Citing violations of federal environmental law, a federal judge on Thursday issued a preliminary injunction blocking further expansion of Alligator Alcatraz, a controversial immigration detention facility in Florida’s Big Cypress National Preserve.

US District Judge Kathleen Williams ruled that state and federal defendants failed to conduct required environmental assessments before constructing the camp within an area that has received over $20 billion in federal and state investment for Everglades restoration efforts. The facility, which began operations in June 2025, can house up to 4,000 immigration detainees and currently holds about 900 people.

On June 27, two environmental groups—Friends of the Everglades and the Center for Biological Diversity—sued to halt the camp’s operations, arguing that defendants violated federal environmental law by rushing to construct the detention center in just eight days without conducting required environmental impact studies. In July, the Miccosukee Tribe of Indians of Florida intervened, arguing that as residents of traditional villages within Big Cypress National Preserve who have federally and state-recognized rights to use and occupy the land, they will be directly harmed by the facility’s construction and operation without required environmental assessments.

The plaintiffs argued the facility threatens the sensitive Everglades ecosystem through increased runoff from 800,000 square feet of new paving, light pollution affecting the endangered Florida bonneted bat’s critical habitat, and habitat destruction for endangered species including the Florida panther. The location is historically significant as the same site where a proposed “World’s Largest Jetport” was thwarted in the 1960s-70s, a controversy that helped lead to the creation of federal environmental protection laws.

Earlier this month, Williams had issued a temporary halt to construction pending this week’s environmental ruling.

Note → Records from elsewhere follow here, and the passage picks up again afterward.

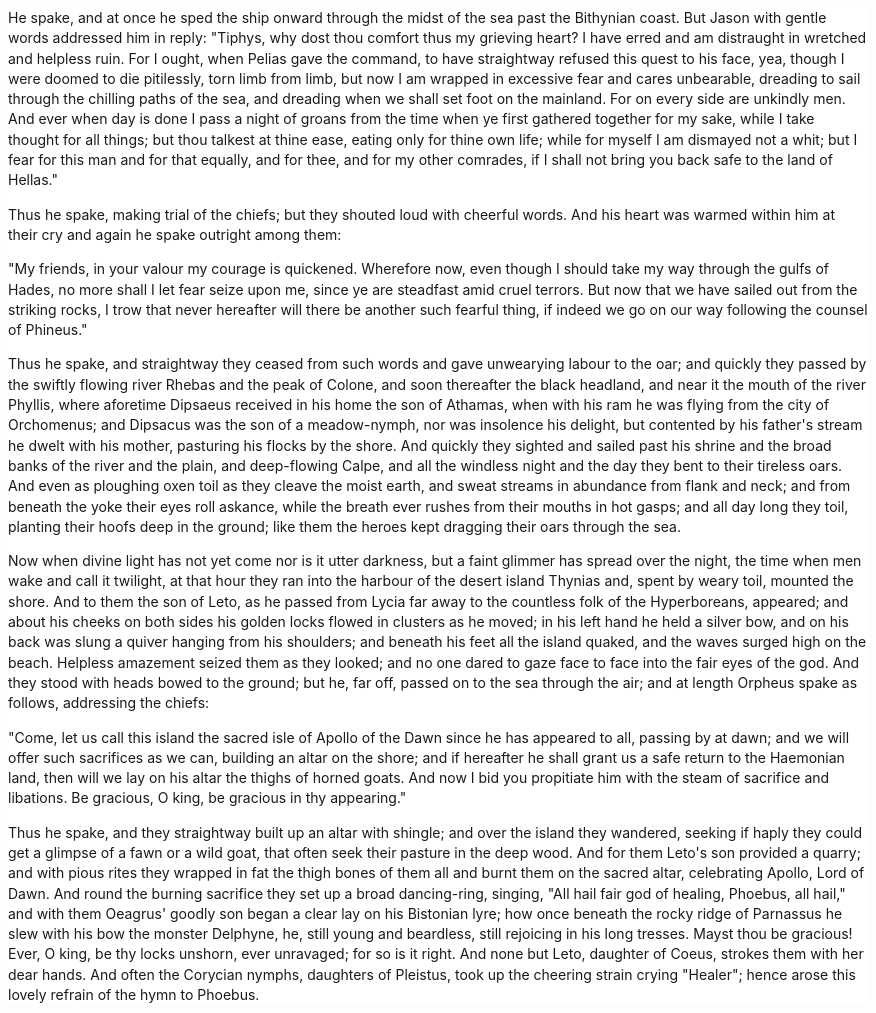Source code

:  He spake, and at once he sped the ship onward through the midst of the sea past the Bithynian coast. But Jason with gentle words addressed him in reply: "Tiphys, why dost thou comfort thus my grieving heart? I have erred and am distraught in wretched and helpless ruin. For I ought, when Pelias gave the command, to have straightway refused this quest to his face, yea, though I were doomed to die pitilessly, torn limb from limb, but now I am wrapped in excessive fear and cares unbearable, dreading to sail through the chilling paths of the sea, and dreading when we shall set foot on the mainland. For on every side are unkindly men. And ever when day is done I pass a night of groans from the time when ye first gathered together for my sake, while I take thought for all things; but thou talkest at thine ease, eating only for thine own life; while for myself I am dismayed not a whit; but I fear for this man and for that equally, and for thee, and for my other comrades, if I shall not bring you back safe to the land of Hellas."

 Thus he spake, making trial of the chiefs; but they shouted loud with cheerful words. And his heart was warmed within him at their cry and again he spake outright among them:

 "My friends, in your valour my courage is quickened. Wherefore now, even though I should take my way through the gulfs of Hades, no more shall I let fear seize upon me, since ye are steadfast amid cruel terrors. But now that we have sailed out from the striking rocks, I trow that never hereafter will there be another such fearful thing, if indeed we go on our way following the counsel of Phineus."

 Thus he spake, and straightway they ceased from such words and gave unwearying labour to the oar; and quickly they passed by the swiftly flowing river Rhebas and the peak of Colone, and soon thereafter the black headland, and near it the mouth of the river Phyllis, where aforetime Dipsaeus received in his home the son of Athamas, when with his ram he was flying from the city of Orchomenus; and Dipsacus was the son of a meadow-nymph, nor was insolence his delight, but contented by his father's stream he dwelt with his mother, pasturing his flocks by the shore. And quickly they sighted and sailed past his shrine and the broad banks of the river and the plain, and deep-flowing Calpe, and all the windless night and the day they bent to their tireless oars. And even as ploughing oxen toil as they cleave the moist earth, and sweat streams in abundance from flank and neck; and from beneath the yoke their eyes roll askance, while the breath ever rushes from their mouths in hot gasps; and all day long they toil, planting their hoofs deep in the ground; like them the heroes kept dragging their oars through the sea.

 Now when divine light has not yet come nor is it utter darkness, but a faint glimmer has spread over the night, the time when men wake and call it twilight, at that hour they ran into the harbour of the desert island Thynias and, spent by weary toil, mounted the shore. And to them the son of Leto, as he passed from Lycia far away to the countless folk of the Hyperboreans, appeared; and about his cheeks on both sides his golden locks flowed in clusters as he moved; in his left hand he held a silver bow, and on his back was slung a quiver hanging from his shoulders; and beneath his feet all the island quaked, and the waves surged high on the beach. Helpless amazement seized them as they looked; and no one dared to gaze face to face into the fair eyes of the god. And they stood with heads bowed to the ground; but he, far off, passed on to the sea through the air; and at length Orpheus spake as follows, addressing the chiefs:

 "Come, let us call this island the sacred isle of Apollo of the Dawn since he has appeared to all, passing by at dawn; and we will offer such sacrifices as we can, building an altar on the shore; and if hereafter he shall grant us a safe return to the Haemonian land, then will we lay on his altar the thighs of horned goats. And now I bid you propitiate him with the steam of sacrifice and libations. Be gracious, O king, be gracious in thy appearing."

 Thus he spake, and they straightway built up an altar with shingle; and over the island they wandered, seeking if haply they could get a glimpse of a fawn or a wild goat, that often seek their pasture in the deep wood. And for them Leto's son provided a quarry; and with pious rites they wrapped in fat the thigh bones of them all and burnt them on the sacred altar, celebrating Apollo, Lord of Dawn. And round the burning sacrifice they set up a broad dancing-ring, singing, "All hail fair god of healing, Phoebus, all hail," and with them Oeagrus' goodly son began a clear lay on his Bistonian lyre; how once beneath the rocky ridge of Parnassus he slew with his bow the monster Delphyne, he, still young and beardless, still rejoicing in his long tresses. Mayst thou be gracious! Ever, O king, be thy locks unshorn, ever unravaged; for so is it right. And none but Leto, daughter of Coeus, strokes them with her dear hands. And often the Corycian nymphs, daughters of Pleistus, took up the cheering strain crying "Healer"; hence arose this lovely refrain of the hymn to Phoebus.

In her ruling Thursday, Judge Williams found the project violated the National Environmental Policy Act (NEPA), which requires environmental impact studies for major federal actions. Williams determined the facility constitutes federal action since it was built at the explicit request of the federal government and operates under agreements between Immigration and Customs Enforcement and Florida law enforcement agencies.

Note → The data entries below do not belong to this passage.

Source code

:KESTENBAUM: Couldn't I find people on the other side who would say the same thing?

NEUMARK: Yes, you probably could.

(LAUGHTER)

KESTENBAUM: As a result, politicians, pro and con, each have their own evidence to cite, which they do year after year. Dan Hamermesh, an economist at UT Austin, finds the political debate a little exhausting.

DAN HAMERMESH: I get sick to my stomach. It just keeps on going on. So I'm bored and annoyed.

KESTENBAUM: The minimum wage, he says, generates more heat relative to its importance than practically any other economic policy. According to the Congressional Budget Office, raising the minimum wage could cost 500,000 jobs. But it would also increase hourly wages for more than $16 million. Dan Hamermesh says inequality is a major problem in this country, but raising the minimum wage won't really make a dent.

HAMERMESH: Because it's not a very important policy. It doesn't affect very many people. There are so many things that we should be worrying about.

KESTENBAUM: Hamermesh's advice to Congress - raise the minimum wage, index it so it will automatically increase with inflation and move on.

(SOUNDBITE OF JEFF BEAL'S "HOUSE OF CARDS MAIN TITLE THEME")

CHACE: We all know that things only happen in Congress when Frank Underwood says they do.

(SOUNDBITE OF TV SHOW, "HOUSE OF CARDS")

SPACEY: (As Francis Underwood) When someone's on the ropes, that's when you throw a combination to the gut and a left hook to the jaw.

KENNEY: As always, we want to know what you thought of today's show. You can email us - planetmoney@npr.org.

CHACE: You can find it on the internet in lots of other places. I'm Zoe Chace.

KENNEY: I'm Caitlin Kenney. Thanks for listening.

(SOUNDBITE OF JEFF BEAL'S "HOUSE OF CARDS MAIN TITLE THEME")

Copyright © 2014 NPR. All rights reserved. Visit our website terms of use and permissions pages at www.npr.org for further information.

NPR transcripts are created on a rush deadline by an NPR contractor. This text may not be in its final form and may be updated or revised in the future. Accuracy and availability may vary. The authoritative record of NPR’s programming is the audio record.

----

She issued a preliminary injunction, halting further expansion of the “Alligator Alcatraz” detention facility, prohibiting defendants from installing additional lighting, paving, buildings, or bringing new immigration detainees to the site, while also ordering the removal within 60 days of temporary fencing (to restore tribal access), industrial lighting fixtures, and waste infrastructure that was installed for the detention project. The ruling allows existing facilities to remain operational for current detainees but effectively freezes the facility at its current capacity and requires the removal of key infrastructure elements that were disrupting the surrounding Big Cypress National Preserve environment and tribal lands.

The Florida Division of Emergency Management built the facility with promised federal reimbursement under a $600 million federal detention support grant program.